Friday, February 25, 2011
Using Alternative Methods for Pain Management
Here's the entire post :
Analysis of National Survey Shows CAM Use in People With Pain or Neurological ConditionsAccording to an analysis of the 2007 National Health Interview Survey, approximately 44 percent of American adults with pain or neurological conditions, compared to about 33 percent of people without those conditions, used complementary and alternative medicine (CAM) during the previous year. The analysis, published in the Journal of Neurology, also revealed that 51 percent of adults with these conditions did not talk to their health care provider about their CAM use.
Researchers examined common pain or neurological conditions: headaches, including migraines; memory loss; stroke; low-back pain spreading to the leg; seizures; and dementia. The most common CAM therapies used by people with these conditions were mind-body therapies (25 percent), such as deep breathing exercises, meditation, and yoga; biologically based therapies (21 percent), such as herbal therapies; manipulative and body-based therapies (19 percent), such as massage and chiropractic care; and alternative medical systems (4 percent).
Nearly 33 percent of respondents with pain or neurological conditions, compared to approximately 21 percent of respondents without those conditions, reported using CAM because of their health care provider’s recommendation. In addition, respondents with pain or neurological conditions indicated that they used CAM because conventional treatment did not work (20 percent vs. 10 percent) and was too expensive (9 percent vs. 4 percent).
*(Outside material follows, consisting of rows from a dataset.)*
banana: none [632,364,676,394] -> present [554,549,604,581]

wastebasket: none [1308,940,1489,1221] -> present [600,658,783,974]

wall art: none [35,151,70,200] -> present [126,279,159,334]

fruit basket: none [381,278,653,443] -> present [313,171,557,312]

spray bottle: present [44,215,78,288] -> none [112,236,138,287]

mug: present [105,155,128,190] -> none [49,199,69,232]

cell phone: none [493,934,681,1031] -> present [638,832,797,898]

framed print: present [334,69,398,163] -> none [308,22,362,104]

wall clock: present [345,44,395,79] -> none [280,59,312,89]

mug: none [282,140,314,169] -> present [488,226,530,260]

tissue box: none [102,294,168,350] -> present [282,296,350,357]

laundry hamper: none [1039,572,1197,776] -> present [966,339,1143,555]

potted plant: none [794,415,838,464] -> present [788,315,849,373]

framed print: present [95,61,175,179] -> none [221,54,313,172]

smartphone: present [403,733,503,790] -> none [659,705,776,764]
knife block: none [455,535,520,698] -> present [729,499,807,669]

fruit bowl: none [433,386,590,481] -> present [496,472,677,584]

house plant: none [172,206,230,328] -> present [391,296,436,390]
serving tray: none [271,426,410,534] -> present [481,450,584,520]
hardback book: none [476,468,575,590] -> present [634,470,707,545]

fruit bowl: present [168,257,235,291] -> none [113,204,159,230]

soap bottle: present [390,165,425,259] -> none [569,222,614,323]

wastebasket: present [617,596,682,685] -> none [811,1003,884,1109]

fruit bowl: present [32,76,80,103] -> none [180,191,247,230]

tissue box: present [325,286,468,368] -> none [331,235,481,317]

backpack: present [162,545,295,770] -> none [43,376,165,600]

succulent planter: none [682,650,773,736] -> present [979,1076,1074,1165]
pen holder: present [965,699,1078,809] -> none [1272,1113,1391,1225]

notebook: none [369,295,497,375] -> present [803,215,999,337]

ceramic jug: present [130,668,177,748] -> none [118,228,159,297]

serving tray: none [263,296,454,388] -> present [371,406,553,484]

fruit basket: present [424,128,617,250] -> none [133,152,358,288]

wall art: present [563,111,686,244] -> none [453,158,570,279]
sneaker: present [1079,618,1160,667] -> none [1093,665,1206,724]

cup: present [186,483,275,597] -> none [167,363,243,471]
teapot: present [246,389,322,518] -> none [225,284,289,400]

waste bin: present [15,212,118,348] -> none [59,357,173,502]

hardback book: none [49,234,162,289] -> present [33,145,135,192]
These data offer more insight into the use of CAM by people with pain or neurological conditions. The researchers noted that this analysis demonstrates the need for more robust studies on the efficacy of CAM therapies for people with these conditions.
- Wells RE, Phillips RS, Schachter SC, et al. Complementary and alternative medicine use among U.S. adults with common neurological conditions. Journal of Neurology. 2010;257:1822–1831.